EXERCISE PROMPT:
Copy, in full, each line of the material that holds the word "right".

DATA SUPPLIED:
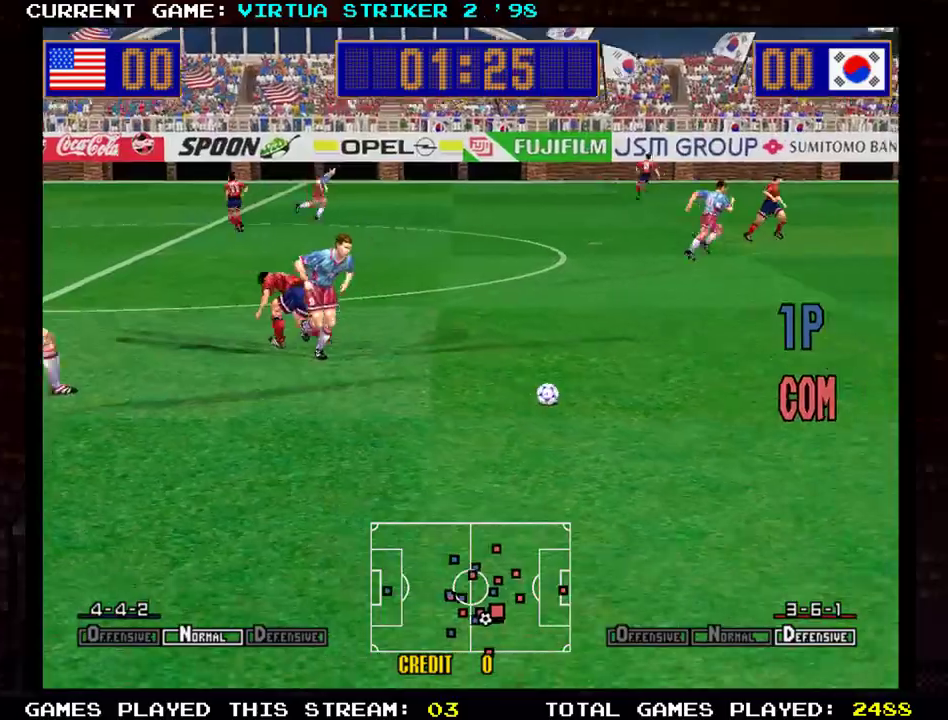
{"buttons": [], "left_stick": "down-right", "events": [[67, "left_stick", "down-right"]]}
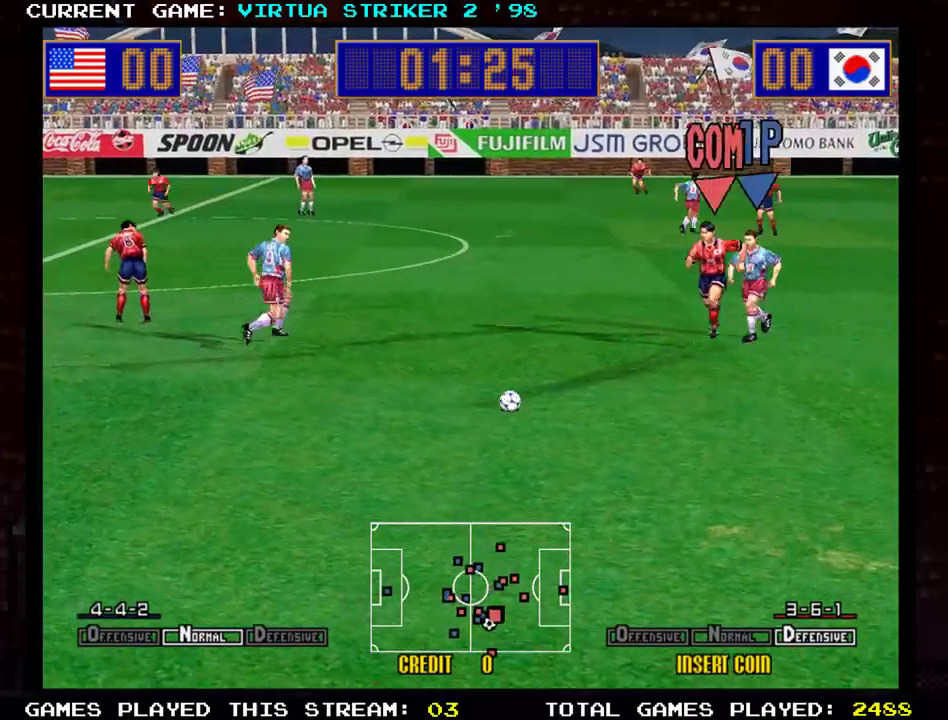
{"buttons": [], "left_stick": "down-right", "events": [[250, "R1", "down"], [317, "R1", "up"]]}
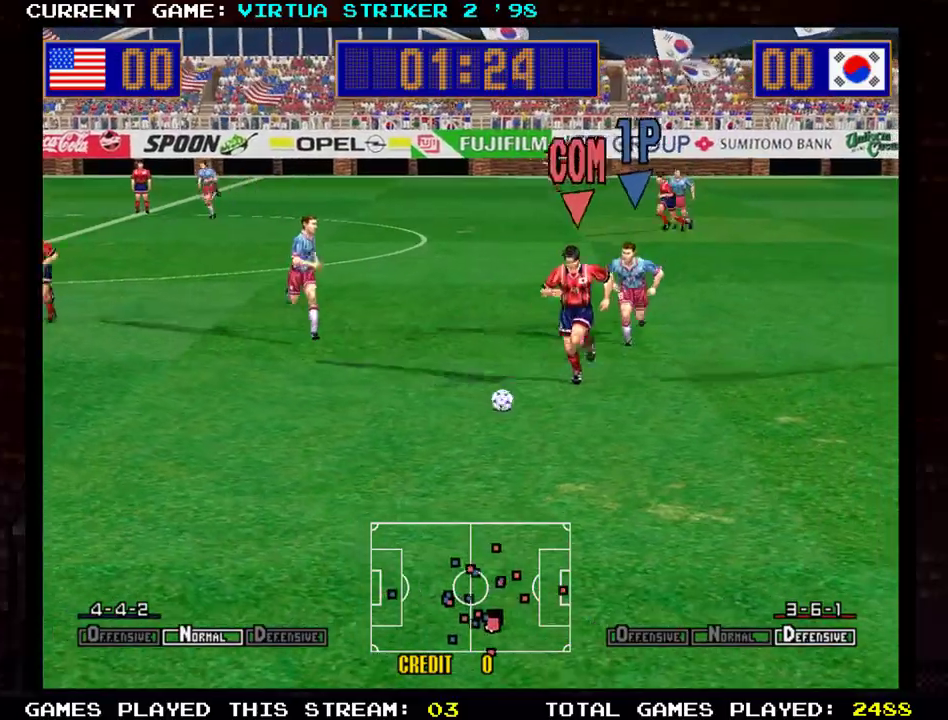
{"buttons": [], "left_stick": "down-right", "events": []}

* * *

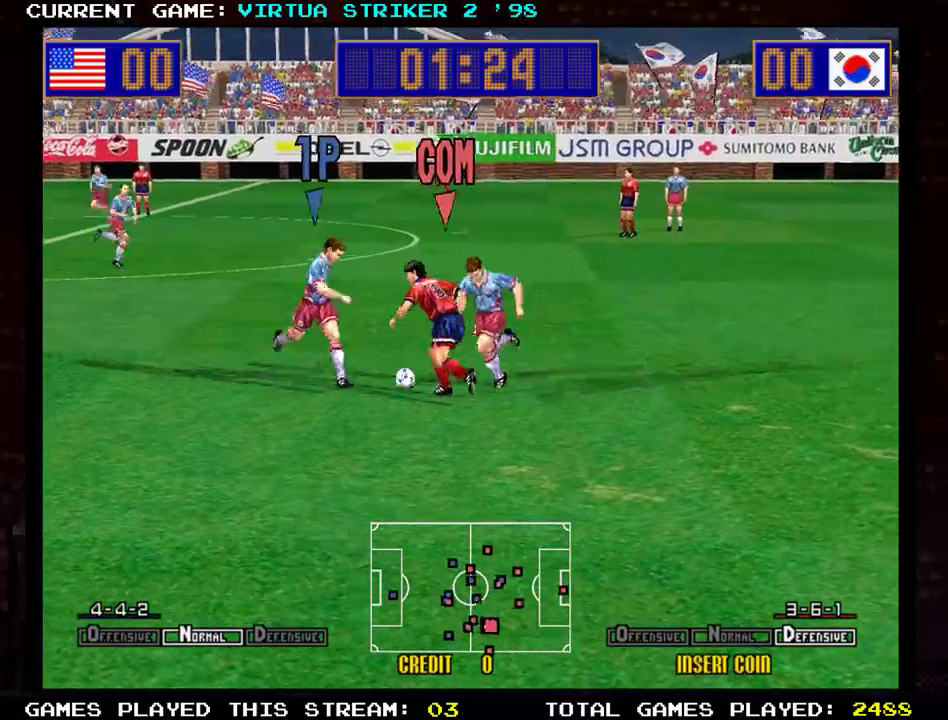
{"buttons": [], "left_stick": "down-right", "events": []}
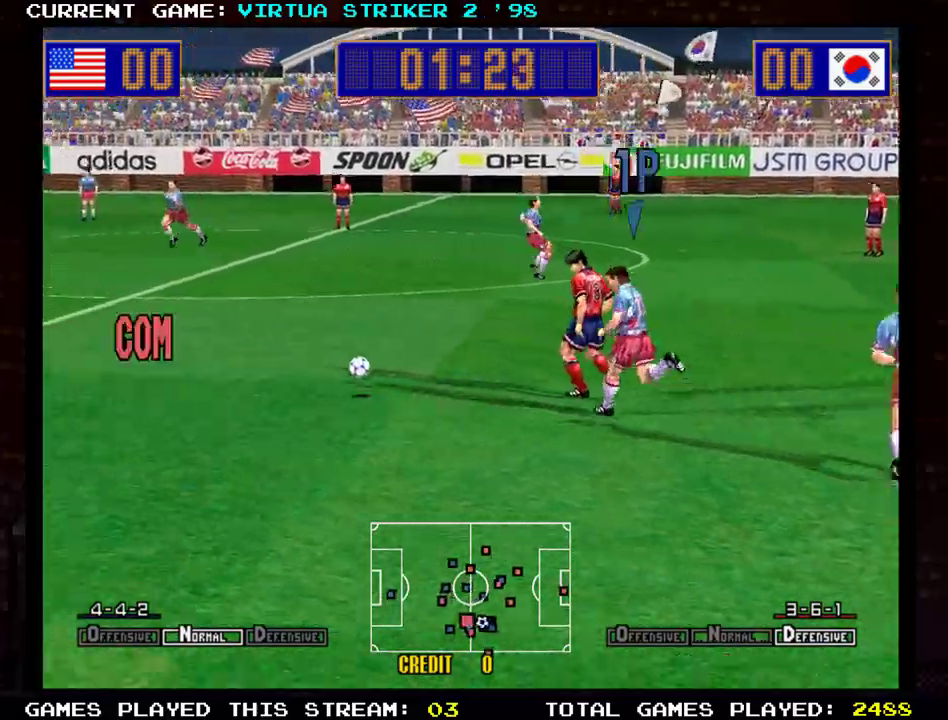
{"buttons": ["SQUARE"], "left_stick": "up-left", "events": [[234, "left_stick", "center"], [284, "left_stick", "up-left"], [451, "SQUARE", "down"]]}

RESPONSE:
{"buttons": [], "left_stick": "down-right", "events": [[67, "left_stick", "down-right"]]}
{"buttons": [], "left_stick": "down-right", "events": [[250, "R1", "down"], [317, "R1", "up"]]}
{"buttons": [], "left_stick": "down-right", "events": []}
{"buttons": [], "left_stick": "down-right", "events": []}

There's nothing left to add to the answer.